> REQUIRED WORK: Rewrite the entries below, swapping each "e-mail" for "email" and leaving everything else as it is.
Start of EXTRACTED DATA
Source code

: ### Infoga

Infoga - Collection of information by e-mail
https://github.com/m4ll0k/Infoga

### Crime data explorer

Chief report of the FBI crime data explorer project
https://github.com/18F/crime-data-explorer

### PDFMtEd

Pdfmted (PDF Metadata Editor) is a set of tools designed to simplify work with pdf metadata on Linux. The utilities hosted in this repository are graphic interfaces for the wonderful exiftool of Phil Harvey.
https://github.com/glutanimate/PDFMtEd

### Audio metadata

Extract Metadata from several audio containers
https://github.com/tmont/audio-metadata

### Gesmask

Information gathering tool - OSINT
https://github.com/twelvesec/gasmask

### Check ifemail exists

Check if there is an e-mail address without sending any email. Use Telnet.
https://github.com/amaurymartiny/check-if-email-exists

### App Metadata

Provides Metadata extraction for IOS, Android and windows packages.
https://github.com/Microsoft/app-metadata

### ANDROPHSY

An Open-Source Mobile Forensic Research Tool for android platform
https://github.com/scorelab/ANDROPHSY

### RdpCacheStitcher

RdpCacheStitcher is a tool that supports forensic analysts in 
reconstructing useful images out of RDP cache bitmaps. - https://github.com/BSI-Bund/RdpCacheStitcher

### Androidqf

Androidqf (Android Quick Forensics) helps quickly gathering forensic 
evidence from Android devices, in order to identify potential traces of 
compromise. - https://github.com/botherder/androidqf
End of EXTRACTED DATA
> WRITTEN SOLUTION:
Source code

: ### Infoga

Infoga - Collection of information by email
https://github.com/m4ll0k/Infoga

### Crime data explorer

Chief report of the FBI crime data explorer project
https://github.com/18F/crime-data-explorer

### PDFMtEd

Pdfmted (PDF Metadata Editor) is a set of tools designed to simplify work with pdf metadata on Linux. The utilities hosted in this repository are graphic interfaces for the wonderful exiftool of Phil Harvey.
https://github.com/glutanimate/PDFMtEd

### Audio metadata

Extract Metadata from several audio containers
https://github.com/tmont/audio-metadata

### Gesmask

Information gathering tool - OSINT
https://github.com/twelvesec/gasmask

### Check ifemail exists

Check if there is an email address without sending any email. Use Telnet.
https://github.com/amaurymartiny/check-if-email-exists

### App Metadata

Provides Metadata extraction for IOS, Android and windows packages.
https://github.com/Microsoft/app-metadata

### ANDROPHSY

An Open-Source Mobile Forensic Research Tool for android platform
https://github.com/scorelab/ANDROPHSY

### RdpCacheStitcher

RdpCacheStitcher is a tool that supports forensic analysts in 
reconstructing useful images out of RDP cache bitmaps. - https://github.com/BSI-Bund/RdpCacheStitcher

### Androidqf

Androidqf (Android Quick Forensics) helps quickly gathering forensic 
evidence from Android devices, in order to identify potential traces of 
compromise. - https://github.com/botherder/androidqf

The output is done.